I couldn't say why, but I feel a little sad as I follow Alice through the looking-glass world - something I never felt when reading the "Wonderland" book. There is something melancholy in the air, like saying good-bye to one's childhood, which is weird, because Alice is just seven and a half, and the best part of her childhood is still waiting for her. Is it Lewis Carroll's emotion that makes its way into the imaginary world on the other side of the mirror - or is it just me? I don't know. It's probably coming from the Russian cartoon based on the book, which I used to watch often together with my daughter when she was very little.
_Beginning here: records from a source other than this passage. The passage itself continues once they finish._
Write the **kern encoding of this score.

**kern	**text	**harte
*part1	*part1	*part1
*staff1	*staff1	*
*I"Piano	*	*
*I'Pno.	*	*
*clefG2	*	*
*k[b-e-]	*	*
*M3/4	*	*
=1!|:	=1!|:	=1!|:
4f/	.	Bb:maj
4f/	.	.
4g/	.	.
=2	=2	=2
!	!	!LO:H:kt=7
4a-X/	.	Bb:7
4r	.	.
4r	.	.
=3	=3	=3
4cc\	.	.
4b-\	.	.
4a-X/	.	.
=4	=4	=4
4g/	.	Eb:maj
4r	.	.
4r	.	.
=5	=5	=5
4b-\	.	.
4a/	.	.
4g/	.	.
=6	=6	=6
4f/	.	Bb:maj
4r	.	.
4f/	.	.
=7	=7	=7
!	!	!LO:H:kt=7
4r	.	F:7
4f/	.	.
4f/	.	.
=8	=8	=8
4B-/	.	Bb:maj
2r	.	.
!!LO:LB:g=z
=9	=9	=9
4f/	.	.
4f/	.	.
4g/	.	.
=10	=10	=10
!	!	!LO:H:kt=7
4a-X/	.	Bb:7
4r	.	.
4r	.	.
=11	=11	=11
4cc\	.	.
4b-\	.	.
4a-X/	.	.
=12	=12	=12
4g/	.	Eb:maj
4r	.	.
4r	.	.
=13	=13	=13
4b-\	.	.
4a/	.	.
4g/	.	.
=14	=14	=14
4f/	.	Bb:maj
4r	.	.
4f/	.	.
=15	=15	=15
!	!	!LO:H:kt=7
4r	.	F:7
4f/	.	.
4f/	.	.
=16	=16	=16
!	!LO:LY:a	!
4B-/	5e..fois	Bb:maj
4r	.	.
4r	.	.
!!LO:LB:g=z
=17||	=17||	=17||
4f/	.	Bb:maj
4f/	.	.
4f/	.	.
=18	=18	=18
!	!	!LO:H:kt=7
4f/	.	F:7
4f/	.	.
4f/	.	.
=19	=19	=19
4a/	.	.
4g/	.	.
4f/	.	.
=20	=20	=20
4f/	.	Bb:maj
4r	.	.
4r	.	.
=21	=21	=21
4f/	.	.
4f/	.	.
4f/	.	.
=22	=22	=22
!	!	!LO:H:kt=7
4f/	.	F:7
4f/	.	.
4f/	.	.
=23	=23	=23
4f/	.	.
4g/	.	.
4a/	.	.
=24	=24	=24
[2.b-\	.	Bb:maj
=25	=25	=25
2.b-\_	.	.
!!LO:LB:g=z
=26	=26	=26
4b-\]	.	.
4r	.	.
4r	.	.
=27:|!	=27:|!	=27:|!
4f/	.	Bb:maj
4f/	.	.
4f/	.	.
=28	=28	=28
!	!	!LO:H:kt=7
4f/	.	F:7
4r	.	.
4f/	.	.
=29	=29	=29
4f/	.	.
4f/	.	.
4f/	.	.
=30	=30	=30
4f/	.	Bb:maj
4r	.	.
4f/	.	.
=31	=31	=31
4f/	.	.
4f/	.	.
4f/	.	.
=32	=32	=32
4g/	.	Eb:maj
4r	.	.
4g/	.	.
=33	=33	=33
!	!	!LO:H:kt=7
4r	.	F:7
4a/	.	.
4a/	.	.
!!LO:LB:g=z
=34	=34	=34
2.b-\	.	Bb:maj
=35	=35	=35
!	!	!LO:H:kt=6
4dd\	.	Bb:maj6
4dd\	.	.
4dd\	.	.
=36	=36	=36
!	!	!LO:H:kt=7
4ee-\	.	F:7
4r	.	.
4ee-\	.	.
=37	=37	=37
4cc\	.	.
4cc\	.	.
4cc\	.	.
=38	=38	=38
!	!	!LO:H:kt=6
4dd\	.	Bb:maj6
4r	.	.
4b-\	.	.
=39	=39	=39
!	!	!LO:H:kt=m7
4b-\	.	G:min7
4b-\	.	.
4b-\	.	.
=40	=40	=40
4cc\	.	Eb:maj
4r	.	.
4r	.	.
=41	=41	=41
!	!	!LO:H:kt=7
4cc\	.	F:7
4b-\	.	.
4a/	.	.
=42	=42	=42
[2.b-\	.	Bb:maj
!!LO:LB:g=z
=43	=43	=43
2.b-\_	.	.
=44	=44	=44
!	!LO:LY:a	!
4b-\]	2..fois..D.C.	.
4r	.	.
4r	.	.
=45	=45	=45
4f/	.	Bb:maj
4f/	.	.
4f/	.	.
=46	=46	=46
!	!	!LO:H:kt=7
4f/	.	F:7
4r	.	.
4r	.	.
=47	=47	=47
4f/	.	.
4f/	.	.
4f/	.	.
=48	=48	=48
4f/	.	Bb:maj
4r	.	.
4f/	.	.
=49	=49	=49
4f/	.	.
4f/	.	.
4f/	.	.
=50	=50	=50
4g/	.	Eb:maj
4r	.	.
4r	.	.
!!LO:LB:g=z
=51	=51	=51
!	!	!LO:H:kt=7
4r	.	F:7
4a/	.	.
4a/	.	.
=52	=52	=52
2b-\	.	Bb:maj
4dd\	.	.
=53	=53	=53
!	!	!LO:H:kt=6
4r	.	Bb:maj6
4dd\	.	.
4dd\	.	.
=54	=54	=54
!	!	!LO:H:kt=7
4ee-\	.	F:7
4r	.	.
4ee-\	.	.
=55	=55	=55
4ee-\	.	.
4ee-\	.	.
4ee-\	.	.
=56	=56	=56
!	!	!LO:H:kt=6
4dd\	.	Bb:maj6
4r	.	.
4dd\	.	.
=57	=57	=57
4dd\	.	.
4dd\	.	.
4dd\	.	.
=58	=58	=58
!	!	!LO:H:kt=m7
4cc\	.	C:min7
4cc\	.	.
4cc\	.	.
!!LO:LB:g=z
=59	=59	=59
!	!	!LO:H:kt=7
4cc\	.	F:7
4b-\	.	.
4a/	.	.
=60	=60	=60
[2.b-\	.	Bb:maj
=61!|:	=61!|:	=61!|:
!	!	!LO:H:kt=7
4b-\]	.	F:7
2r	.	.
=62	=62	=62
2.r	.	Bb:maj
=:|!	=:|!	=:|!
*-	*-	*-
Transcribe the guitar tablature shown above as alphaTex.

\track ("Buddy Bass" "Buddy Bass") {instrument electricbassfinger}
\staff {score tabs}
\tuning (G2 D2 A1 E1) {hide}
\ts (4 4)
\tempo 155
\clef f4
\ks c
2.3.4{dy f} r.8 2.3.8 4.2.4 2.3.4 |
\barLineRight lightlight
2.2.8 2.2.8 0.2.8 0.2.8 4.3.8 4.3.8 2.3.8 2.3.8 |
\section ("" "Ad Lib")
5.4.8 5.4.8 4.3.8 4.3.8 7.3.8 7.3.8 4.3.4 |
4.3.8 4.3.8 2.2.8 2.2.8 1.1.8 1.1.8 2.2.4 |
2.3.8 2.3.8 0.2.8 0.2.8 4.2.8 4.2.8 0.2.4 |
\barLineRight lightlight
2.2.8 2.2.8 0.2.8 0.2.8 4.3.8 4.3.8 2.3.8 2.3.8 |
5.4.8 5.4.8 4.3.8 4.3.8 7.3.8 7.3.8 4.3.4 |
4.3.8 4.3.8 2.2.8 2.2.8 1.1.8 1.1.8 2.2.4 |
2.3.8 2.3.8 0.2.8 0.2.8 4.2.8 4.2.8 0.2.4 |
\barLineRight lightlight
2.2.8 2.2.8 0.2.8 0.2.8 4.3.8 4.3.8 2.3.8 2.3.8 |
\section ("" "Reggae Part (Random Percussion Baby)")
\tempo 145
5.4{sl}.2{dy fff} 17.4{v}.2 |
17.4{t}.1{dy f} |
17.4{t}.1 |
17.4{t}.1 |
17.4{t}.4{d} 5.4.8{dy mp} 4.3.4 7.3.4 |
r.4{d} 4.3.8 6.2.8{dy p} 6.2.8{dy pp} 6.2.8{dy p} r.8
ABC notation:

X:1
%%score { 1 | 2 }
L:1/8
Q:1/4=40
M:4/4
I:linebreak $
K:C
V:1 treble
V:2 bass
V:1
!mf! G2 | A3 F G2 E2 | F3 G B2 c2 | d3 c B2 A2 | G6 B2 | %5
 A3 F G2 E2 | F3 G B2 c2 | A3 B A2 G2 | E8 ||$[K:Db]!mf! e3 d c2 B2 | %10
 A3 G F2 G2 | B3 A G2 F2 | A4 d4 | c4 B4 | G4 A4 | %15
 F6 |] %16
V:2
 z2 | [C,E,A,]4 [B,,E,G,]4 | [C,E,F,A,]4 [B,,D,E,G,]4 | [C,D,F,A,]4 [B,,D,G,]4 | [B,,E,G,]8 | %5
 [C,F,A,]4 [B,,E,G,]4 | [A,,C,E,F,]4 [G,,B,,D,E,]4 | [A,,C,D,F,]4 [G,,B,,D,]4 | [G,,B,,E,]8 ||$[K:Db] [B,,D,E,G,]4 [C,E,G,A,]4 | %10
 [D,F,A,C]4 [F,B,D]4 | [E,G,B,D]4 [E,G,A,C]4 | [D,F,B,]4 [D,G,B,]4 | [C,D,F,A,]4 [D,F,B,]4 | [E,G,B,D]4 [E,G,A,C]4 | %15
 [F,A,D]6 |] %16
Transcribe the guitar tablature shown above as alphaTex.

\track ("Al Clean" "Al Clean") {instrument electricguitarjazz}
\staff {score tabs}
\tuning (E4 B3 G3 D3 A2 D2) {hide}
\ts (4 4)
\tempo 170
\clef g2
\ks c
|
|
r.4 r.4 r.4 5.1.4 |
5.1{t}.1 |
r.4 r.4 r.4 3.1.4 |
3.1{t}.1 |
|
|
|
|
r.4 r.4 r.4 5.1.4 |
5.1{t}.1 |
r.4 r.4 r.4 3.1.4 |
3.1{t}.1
It's a beautiful book all the same, and I enjoy every line of it, especially the dialogues. It says a lot about the author's writing skills, I should think, because the dialogues have to be the hardest part of the art of writing. In Lewis Carroll's hands they become as sweet as music and as captivating as unsolved mysteries. Lewis Carroll's books are a great mystery as they are.

Talking flowers, invented words, goods in a store which move away when the customer looks at them, a Knight who can't ride his horse and even the ill-tempered Red Queen - why is it so hard to let them go, as if they were the best friends I'd ever had? Why does a fairy tale meant for children tell so much to someone who has already a child of her own? How do those simple words weave such a strong spell over a reader? And the book isn't even very long...

Do I just miss my own childhood? My conscious mind says no, but there must be a reason for the nostalgic feeling that Lewis Carroll's books awaken in my heart.